South African news over the past month has been dominated by the continued unrest in the mining sector which has now spread to gold, coal, iron ore, diamond mines and to other industries such as transport. The strikes are going to shave at least 1.5% off GDP growth in the second half of the year reducing South Africa's GDP growth to about 2.2% for the full year. Moody's has downgraded South Africa's local and foreign currency bonds as expected and kept it on negative watch. CPI edged up to 5.0% year on year in August from 4.9% in July. Forecasts are for inflation to peak at about 6% in early 2013. The chance of another interest rate cut is being reduced by the ever widening current account deficit which is likely to hit a peak of about 8% in the fourth quarter of 2012. Foreigners were small net sellers of equities in September and have sold a net R4.4bn year to date but continued to be big net buyers of bonds. Foreigners bought R8.6bn of bonds in September and thus a net R76.7bn year to date.
Our Strategy remains unchanged! As stated we have taken a positive stance on equities especially since Mario Draghi's 'I will do whatever it takes to save the Euro speech'. In our opinion this was a game changing event which removed the massive event risk, of the Euro-zone heading towards a break up, from all risky assets such as equities. We have bought equities across many sectors. We continue to remain of the view that despite short term negativity, value has emerged in some of the commodity counters, and positive news on stimulus could reverse some of the recent losses in commodity shares. We are confident that a varied spread of counters in commodity, growth and cyclical shares, such as Imperial, will deliver results by year end. We have renewed our emphasis on rand hedge shares as we believe that even when the current chaos in South Africa is over, South Africa will struggle to attract sufficient capital to plug its current of the economy more competitive. Despite continued weakening in growth forecasts in Europe and China, global growth is still in the order of 3.5% for 2013 .We remain positive on equity prospects till at least the end of 2102.

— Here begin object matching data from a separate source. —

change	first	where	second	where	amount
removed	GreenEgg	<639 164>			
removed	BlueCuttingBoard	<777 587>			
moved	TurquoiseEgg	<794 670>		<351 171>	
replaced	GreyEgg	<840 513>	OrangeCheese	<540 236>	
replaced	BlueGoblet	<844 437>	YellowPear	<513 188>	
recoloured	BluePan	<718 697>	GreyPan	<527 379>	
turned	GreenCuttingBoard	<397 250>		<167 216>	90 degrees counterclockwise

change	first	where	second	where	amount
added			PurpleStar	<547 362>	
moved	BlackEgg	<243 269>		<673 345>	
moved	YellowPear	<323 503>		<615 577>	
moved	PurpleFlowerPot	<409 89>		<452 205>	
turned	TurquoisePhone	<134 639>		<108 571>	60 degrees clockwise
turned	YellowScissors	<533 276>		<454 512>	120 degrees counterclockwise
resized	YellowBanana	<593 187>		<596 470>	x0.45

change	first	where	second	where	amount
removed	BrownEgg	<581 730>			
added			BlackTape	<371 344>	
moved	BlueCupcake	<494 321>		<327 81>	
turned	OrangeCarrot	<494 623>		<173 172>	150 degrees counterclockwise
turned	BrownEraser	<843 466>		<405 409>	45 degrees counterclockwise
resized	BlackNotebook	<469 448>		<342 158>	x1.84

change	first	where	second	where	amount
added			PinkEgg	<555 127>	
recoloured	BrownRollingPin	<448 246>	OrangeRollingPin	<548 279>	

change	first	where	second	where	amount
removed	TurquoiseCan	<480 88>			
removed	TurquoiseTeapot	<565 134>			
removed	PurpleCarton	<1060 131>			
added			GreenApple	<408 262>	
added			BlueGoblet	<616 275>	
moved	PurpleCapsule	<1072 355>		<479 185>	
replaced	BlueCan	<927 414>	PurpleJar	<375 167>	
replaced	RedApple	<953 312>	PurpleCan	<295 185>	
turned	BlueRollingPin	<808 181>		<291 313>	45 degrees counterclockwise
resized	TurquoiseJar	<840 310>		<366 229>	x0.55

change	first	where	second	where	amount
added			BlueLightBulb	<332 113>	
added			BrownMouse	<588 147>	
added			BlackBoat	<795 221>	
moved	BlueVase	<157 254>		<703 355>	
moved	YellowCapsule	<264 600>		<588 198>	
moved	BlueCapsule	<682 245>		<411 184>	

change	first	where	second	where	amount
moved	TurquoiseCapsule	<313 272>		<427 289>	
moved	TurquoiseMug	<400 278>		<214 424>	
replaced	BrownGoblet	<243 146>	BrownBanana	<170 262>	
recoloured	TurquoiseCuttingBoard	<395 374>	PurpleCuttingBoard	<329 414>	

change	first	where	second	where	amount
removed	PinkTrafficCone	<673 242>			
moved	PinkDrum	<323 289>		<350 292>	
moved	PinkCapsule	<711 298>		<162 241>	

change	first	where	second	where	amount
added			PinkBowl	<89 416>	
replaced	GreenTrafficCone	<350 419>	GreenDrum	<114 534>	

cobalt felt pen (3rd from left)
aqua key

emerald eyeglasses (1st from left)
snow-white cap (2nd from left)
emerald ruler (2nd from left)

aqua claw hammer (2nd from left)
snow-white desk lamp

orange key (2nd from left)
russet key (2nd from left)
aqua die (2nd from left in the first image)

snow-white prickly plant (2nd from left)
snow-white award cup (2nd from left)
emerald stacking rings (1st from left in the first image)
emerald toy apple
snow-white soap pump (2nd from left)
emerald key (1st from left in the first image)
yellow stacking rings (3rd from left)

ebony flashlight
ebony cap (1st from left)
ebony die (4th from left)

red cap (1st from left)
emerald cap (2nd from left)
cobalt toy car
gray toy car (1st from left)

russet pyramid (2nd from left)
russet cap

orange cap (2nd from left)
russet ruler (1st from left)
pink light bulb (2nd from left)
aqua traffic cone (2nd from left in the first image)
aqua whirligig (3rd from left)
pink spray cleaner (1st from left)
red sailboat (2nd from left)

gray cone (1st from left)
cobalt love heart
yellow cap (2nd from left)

  • Fund focus and objective  
In order to benefit from positive market conditions and to provide a limited measure of capital and income protection during negative market conditions, the Manager will manage the portfolio's equity, property and fixed interest asset allocation actively to align the portfolio with the Manager's outlook of such conditions. In order to achieve this objective the investments to be acquired for the portfolio will include listed property related securities, equity securities, preference shares, non-equity securities, fixed interest instruments (including, but not limited to, bonds, corporate bonds, inflation linked bonds, convertible bonds, cash deposits and money market instruments) and assets in liquid form. The portfolio may from time to time invest in listed and unlisted financial instruments. The manager may also include unlisted forward currency, interest rate and exchange rate swap transactions for efficient portfolio management purposes.